I called Antares my southern California cat, because he loved sitting in the sun. In this house that means my bedroom window. When I made the back porch catio, that also became a porch sitting option on sunny mornings. That option got even better with the pandemic, when I shifted to working at my desk many hours of the day. I could easily open the door to let Antares in and out (and in) (and out) (and in) (and out). He also kept his feral roots going and used the cat door for the front catio most nights that weren’t cold and rainy. And sometimes he would go out on cold and rainy nights.

Possibly my favorite quirk about Antares was that he loved rolling around on swimsuits. I think it was the chlorine smell he liked. Because he was fairly destructive, especially when he was younger, I made sure to keep my active swimsuit out of reach. But I saved old swimsuits and would intermittently set them out on the bed. He would roll around on them and claw at them, and eventually curl up and sleep on them.

While Antares wasn’t wedded to eating at a specific time as Sentinel was, he didn’t like his daily routine to be interrupted. Unmaking and making the bed was an ordeal as it meant moving the bed from the wall to get at the sheets (blasphemy!) and the covers being disturbed (intolerable!). I eventually bought a second sheet set so I could immediately remake the bed because he didn’t like the mattress bare while the sheets were being washed, and he would complain loudly. If I ever had to wash the comforter, that was the end of life as we know it. No other comforter would substitute. Not even this delightfully fluffy blue one in the next picture.

Antares was a bit of a delicate flower. Not in the digestive way, like Sentinel was, but in a whole host of other ways. He had to have a bunch of teeth extracted when he was around three years old. He got a mysterious eye disease that meant going to the cat eye doctor and an expensive regime of drugs. When that more or less cleared up, he started having troubles with his nose, and eventually had a blockage in his left nostril. Then he started growing a lump at the base of his tail and was quite accomplished at that feat. By then he had heart problems and couldn’t get it removed. So he ended his life sneezy, a bit drippy, blocked, and lumpy. Poor cat.

In later life, he had some joint problems which meant he got to a point where he couldn’t jump on the counter anymore. I found this to be a bonus (while also not wishing that fate on him).

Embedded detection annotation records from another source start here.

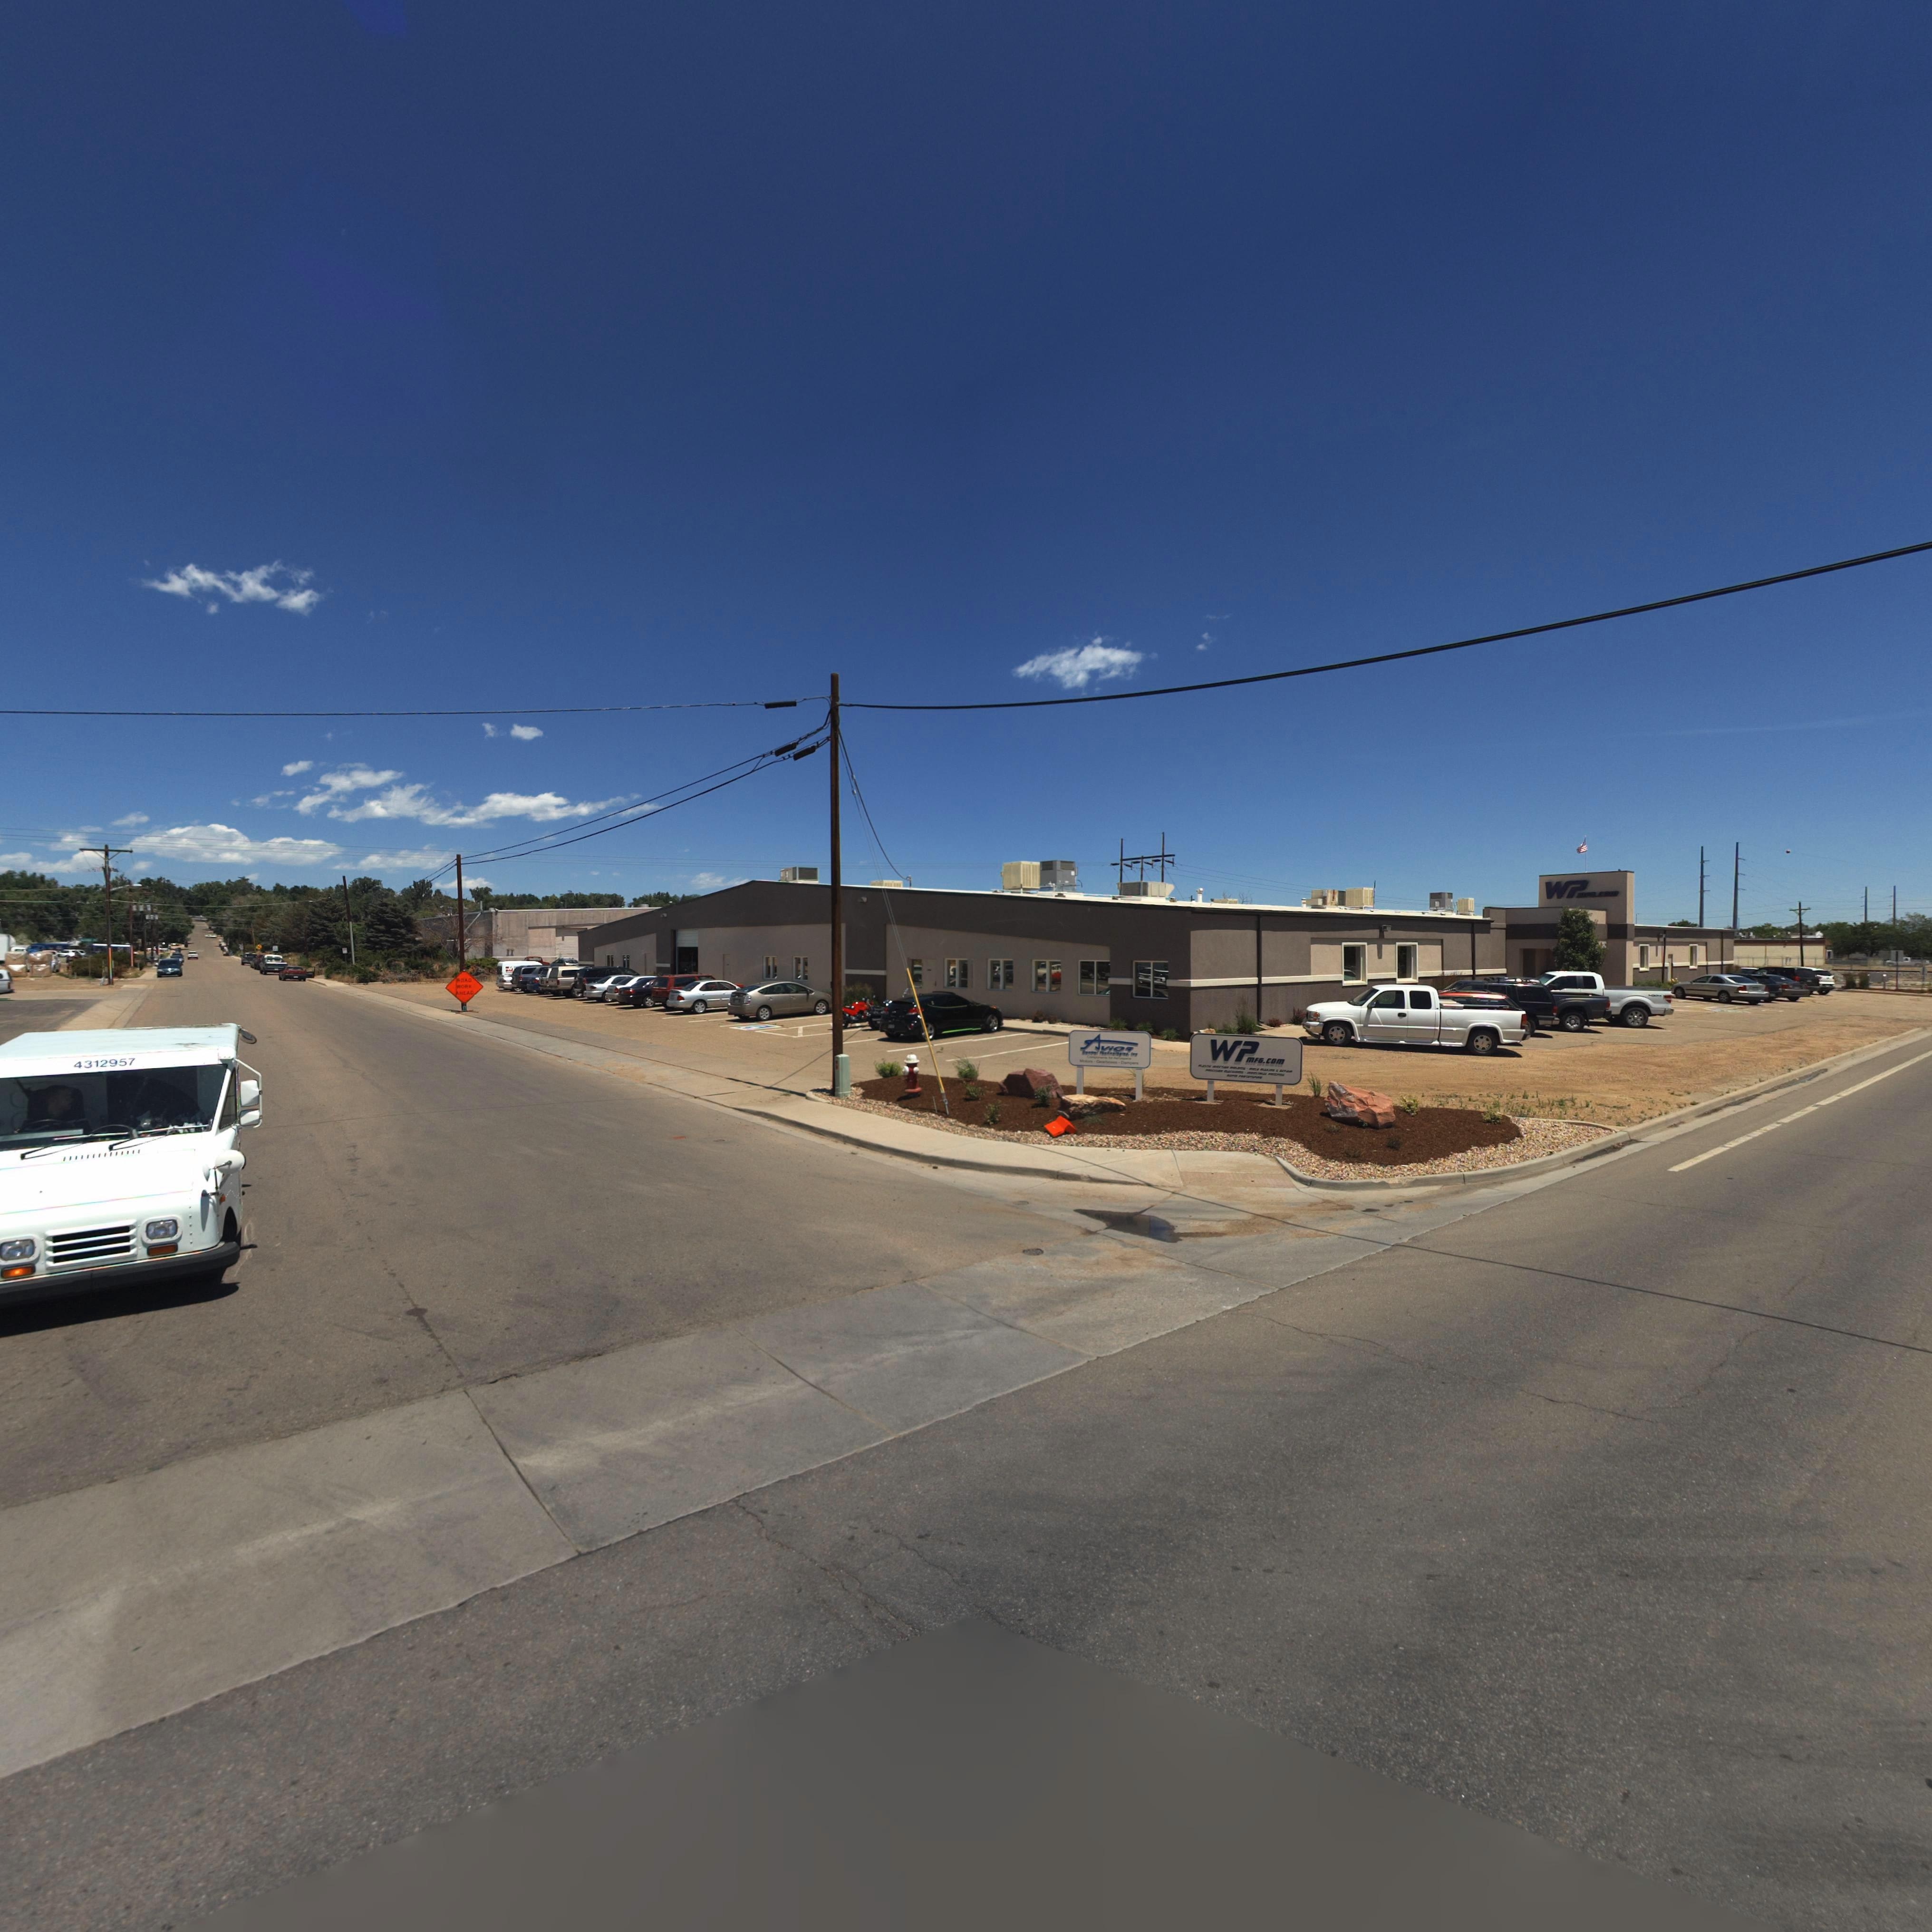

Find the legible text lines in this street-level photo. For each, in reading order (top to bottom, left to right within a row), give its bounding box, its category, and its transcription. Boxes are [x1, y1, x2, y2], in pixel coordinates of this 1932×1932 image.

[1544, 879, 1589, 899] BusinessName: WP
[1079, 1033, 1134, 1053] BusinessName: AVIOR
[1209, 1038, 1260, 1062] BusinessName: WP
[1245, 1056, 1285, 1065] BusinessName: MFG.COM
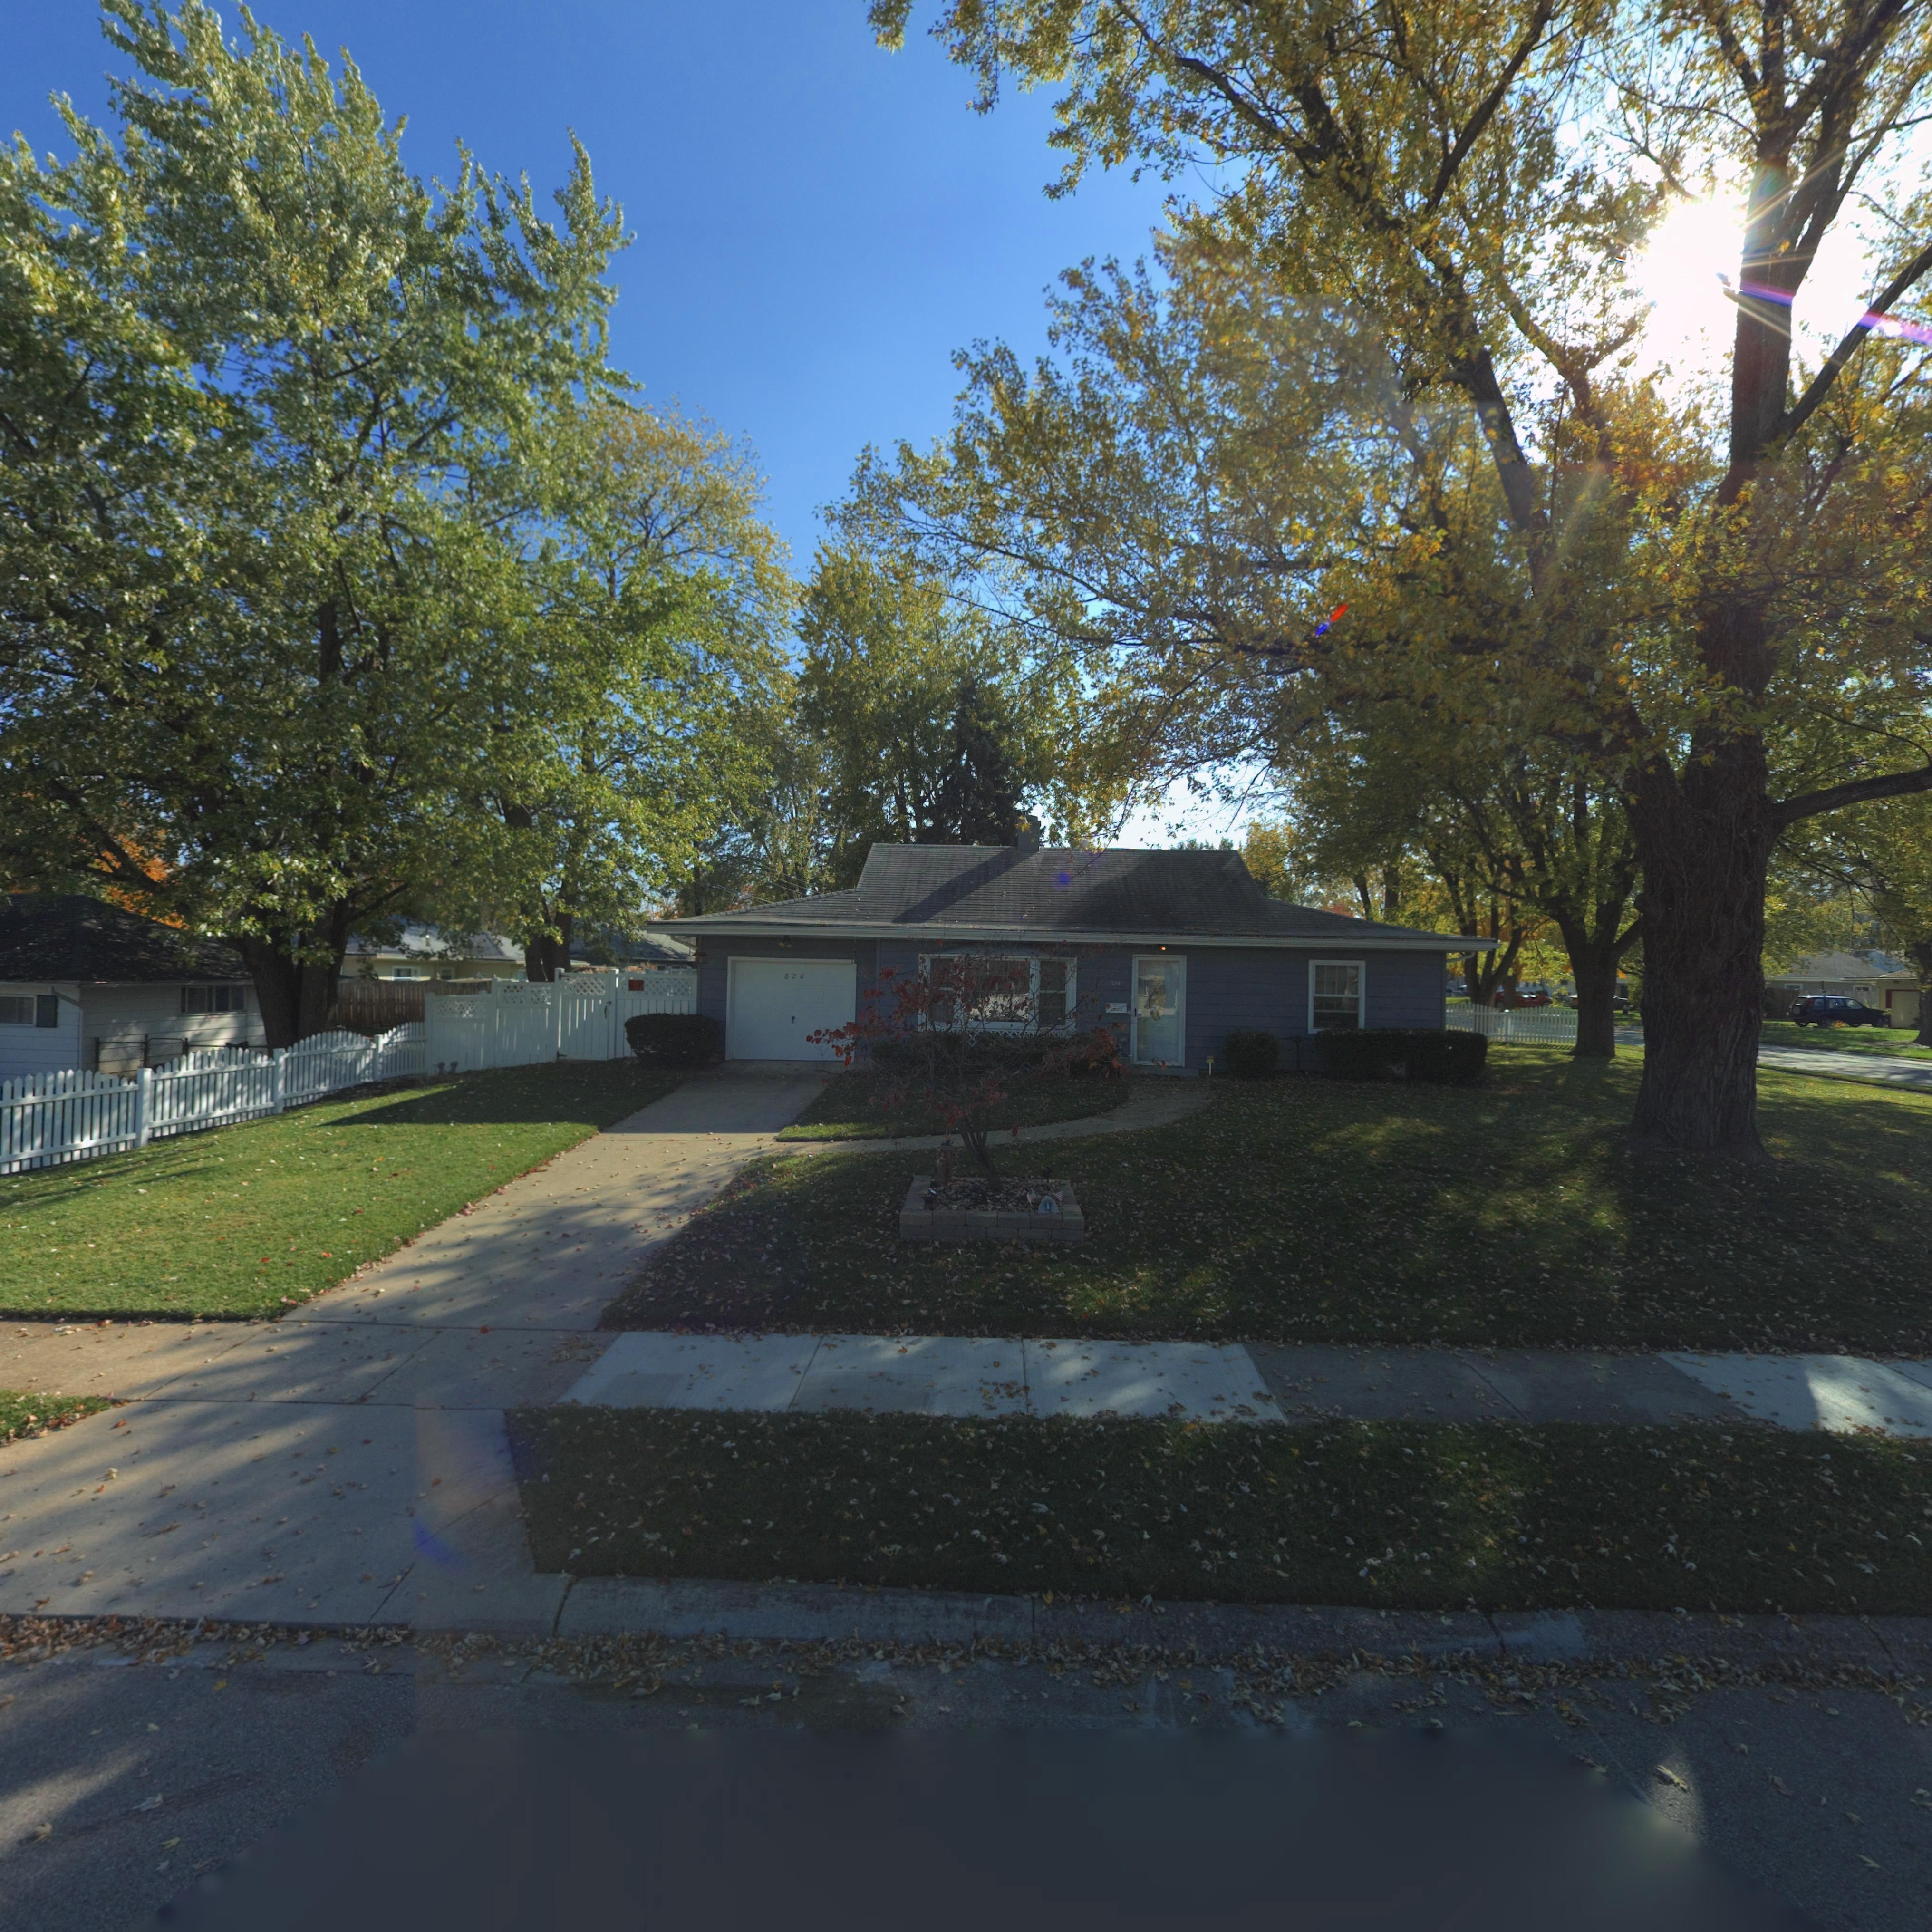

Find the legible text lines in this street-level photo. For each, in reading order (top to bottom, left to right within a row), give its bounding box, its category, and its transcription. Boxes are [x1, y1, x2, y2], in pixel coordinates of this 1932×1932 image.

[784, 972, 805, 980] StreetNumber: 820
[1110, 981, 1121, 986] StreetNumber: 820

Antares was a great fan of being groomed. After the teeth removal, I started brushing both cats’ teeth. With Sentinel, it was a process that took months. (Set on counter, get a treat. Touch outside of mouth, get a treat. Touch gum line get a treat, etc.). With Antares, we were brushing within the first week. He also didn’t mind medication doling, claw trimming (somewhat), and loved to be combed.

One of my favorite stories about him happened at the vet. He was angry, as usual, that I had taken him from his realm, that he had to go in the car, and that he had to sit through an examination. The vet tech took him in his carrier for some bloodwork, and when she bought him back, he was still wrapped in a towel. She explained that she did the blood draw and wrapped him in a towel while she finished up. When she went to de-towel him, he protested, so she left him wrapped up. We both laughed, and I took him home in that towel, which I still have.

Names I called him: cute kitten, boneless kitten, old man kitty, kit-TEN

It’s very sad to say goodbye to such a cat.